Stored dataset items
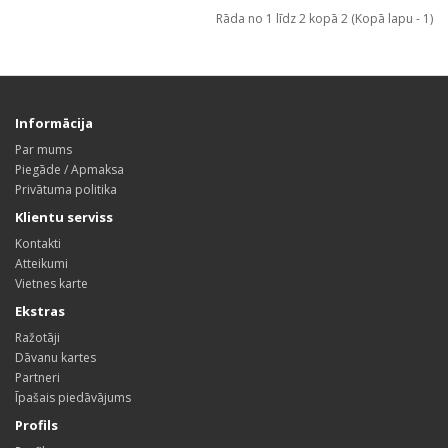
Rāda no 1 līdz 2 kopā 2 (Kopā lapu - 1)
Informācija
Par mums
Piegāde / Apmaksa
Privātuma politika
Klientu serviss
Kontakti
Atteikumi
Vietnes karte
Ekstras
Ražotāji
Dāvanu kartes
Partneri
Īpašais piedāvājums
Profils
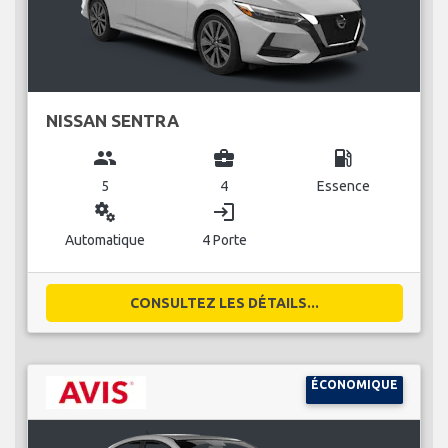
NISSAN SENTRA
group
business_center
local_gas_station
5
4
Essence
miscellaneous_services
login
Automatique
4 Porte
CONSULTEZ LES DÉTAILS...
ÉCONOMIQUE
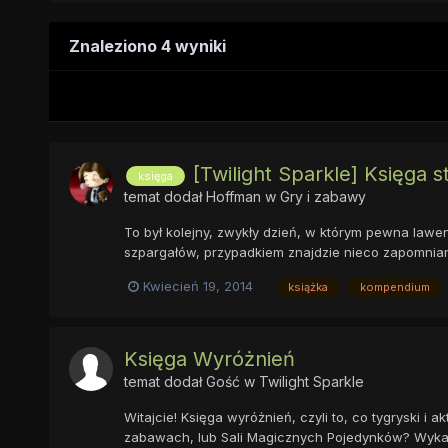
Znaleziono 4 wyniki
[Twilight Sparkle] Księga 
księga
temat dodał
Hoffman
w
Gry i zabawy
To był kolejny, zwykły dzień, w którym pewna lawe
szpargałów, przypadkiem znajdzie nieco zapomnianą p
Kwiecień 19, 2014
książka
kompendium
Księga Wyróżnień
temat dodał Gość w
Twilight Sparkle
Witajcie! Księga wyróżnień, czyli to, co tygryski i a
zabawach, lub Sali Magicznych Pojedynków? Wykazuje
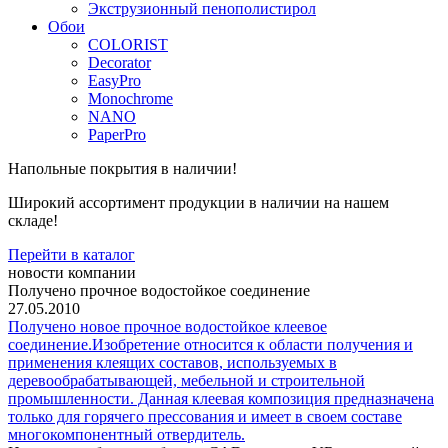
Экструзионный пенополистирол
Обои
COLORIST
Decorator
EasyPro
Monochrome
NANO
PaperPro
Напольные покрытия в наличии!
Широкий ассортимент продукции в наличии на нашем
складе!
Перейти в каталог
новости компании
Получено прочное водостойкое соединение
27.05.2010
Получено новое прочное водостойкое клеевое
соединение.Изобретение относится к области получения и
применения клеящих составов, используемых в
деревообрабатывающей, мебельной и строительной
промышленности. Данная клеевая композиция предназначена
только для горячего прессования и имеет в своем составе
многокомпонентный отвердитель.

## Task instructions
Copy every line of text in the material above word for word, leaving out the picture markers.

## Answer to this problem
Rāda no 1 līdz 2 kopā 2 (Kopā lapu - 1)
Informācija
Par mums
Piegāde / Apmaksa
Privātuma politika
Klientu serviss
Kontakti
Atteikumi
Vietnes karte
Ekstras
Ražotāji
Dāvanu kartes
Partneri
Īpašais piedāvājums
Profils
NISSAN SENTRA
group
business_center
local_gas_station
5
4
Essence
miscellaneous_services
login
Automatique
4 Porte
CONSULTEZ LES DÉTAILS...
ÉCONOMIQUE
Znaleziono 4 wyniki
[Twilight Sparkle] Księga 
księga
temat dodał
Hoffman
w
Gry i zabawy
To był kolejny, zwykły dzień, w którym pewna lawe
szpargałów, przypadkiem znajdzie nieco zapomnianą p
Kwiecień 19, 2014
książka
kompendium
Księga Wyróżnień
temat dodał Gość w
Twilight Sparkle
Witajcie! Księga wyróżnień, czyli to, co tygryski i a
zabawach, lub Sali Magicznych Pojedynków? Wykazuje
Экструзионный пенополистирол
Обои
COLORIST
Decorator
EasyPro
Monochrome
NANO
PaperPro
Напольные покрытия в наличии!
Широкий ассортимент продукции в наличии на нашем
складе!
Перейти в каталог
новости компании
Получено прочное водостойкое соединение
27.05.2010
Получено новое прочное водостойкое клеевое
соединение.Изобретение относится к области получения и
применения клеящих составов, используемых в
деревообрабатывающей, мебельной и строительной
промышленности. Данная клеевая композиция предназначена
только для горячего прессования и имеет в своем составе
многокомпонентный отвердитель.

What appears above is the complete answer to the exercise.